3.2.3. Şerhin Fıkhî Yönü

Hz. Peygamberin insanlara hac etmelerini emretmesi (Buhârî, İ’tisâm, 2;

Müslim, Fezâil, 130) üzerine Akra’ b. Hâbis her sene mi yapılacağını sormuştur.

Buradan hareketle usulcüler emrin tekrar edilip edilmesini tartışmışlar, bir kısmı tekrara gerek olmadığını söylerken diğer bir kısmı ise gerekli görmüştür. İbn Dakîki’l- Îd de emrin tekrarını gerekli görmemiştir. O, bu hadisin Hz. Peygamber’in ahkâm konusunda içtihat ettiği ve bu hususta vahyin de şart olarak ileri sürülemeyeceği noktasında Ehl-i sünnet mezhepleri için delil niteliği taşıdığına dikkat çekmiştir. (İbn Dakîki’l-Îd, 2009, s.38-9).

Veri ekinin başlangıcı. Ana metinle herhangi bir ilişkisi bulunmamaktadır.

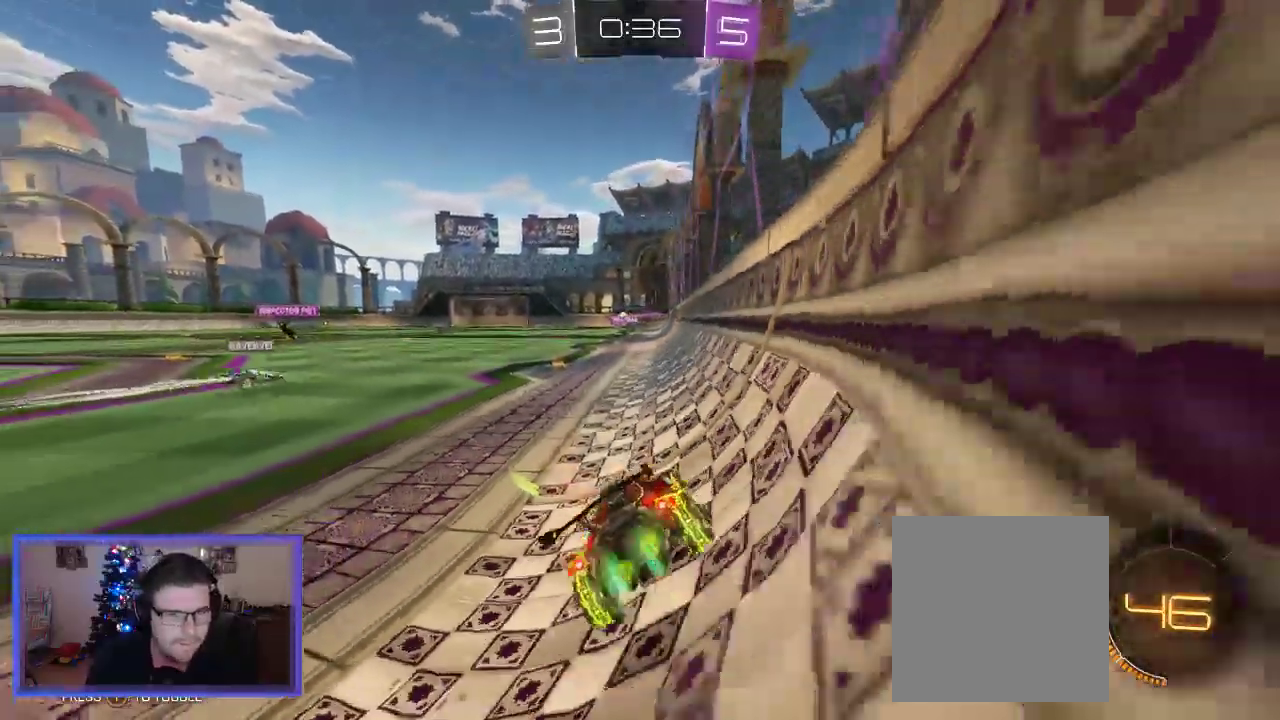
{"buttons": ["B", "R2"], "left_stick": "left", "right_stick": "center", "events": [[117, "left_stick", "center"], [350, "left_stick", "left"]]}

Müellif üç kişinin kanının helal olduğunun belirtildiği hadiste (Buhârî, Diyât, 7;

Müslim, Kasâme, 6) zikredilen Müslüman cemaatinden ayrılarak dininden dönen kimsenin İslâm’a tekrar dönmesi durumu müstesna öldürüleceğini belirtmiştir. O, aynı durumun bir bid’at ve bağy vesilesi ile gerçekleşmesinin de aynı kapsamda değerlendirileceğini zikretmiştir. Yine namaz kılmayan kimsenin katli meselesinde bu hadisi delil olarak kullananların olduğunu ancak konunun tartışmalı bir yönünün bulunduğunu belirterek tarafların konu ile ilgili görüş ve delillerine yer vermiştir (İbn Dakîki’l-Îd, 2009, s.46-7). İbn Dakîki’l-Îd evli olduğu halde zina yapan kimselerin cezasının recm olduğu konusunda ulemânın ittifak ettiğini belirtmiştir. Yine aynı

(10)

hadisin şerhinde hür kimsenin köleye karşılık öldürülemeyeceği hakkında Şâfiî, Mâlik b. Enes ve Ahmed b. Hanbel’in aynı fikirde olduğuna dikkat çekmiş, bu konuda cumhurun aksine Hanefî mezhebinin bu hadisle istidlal ederek köleye karşı hür bir kimsenin öldürüleceğini belirterek onları tenkit etmiştir (İbn Dakîki’l-Îd, 2009, s.47).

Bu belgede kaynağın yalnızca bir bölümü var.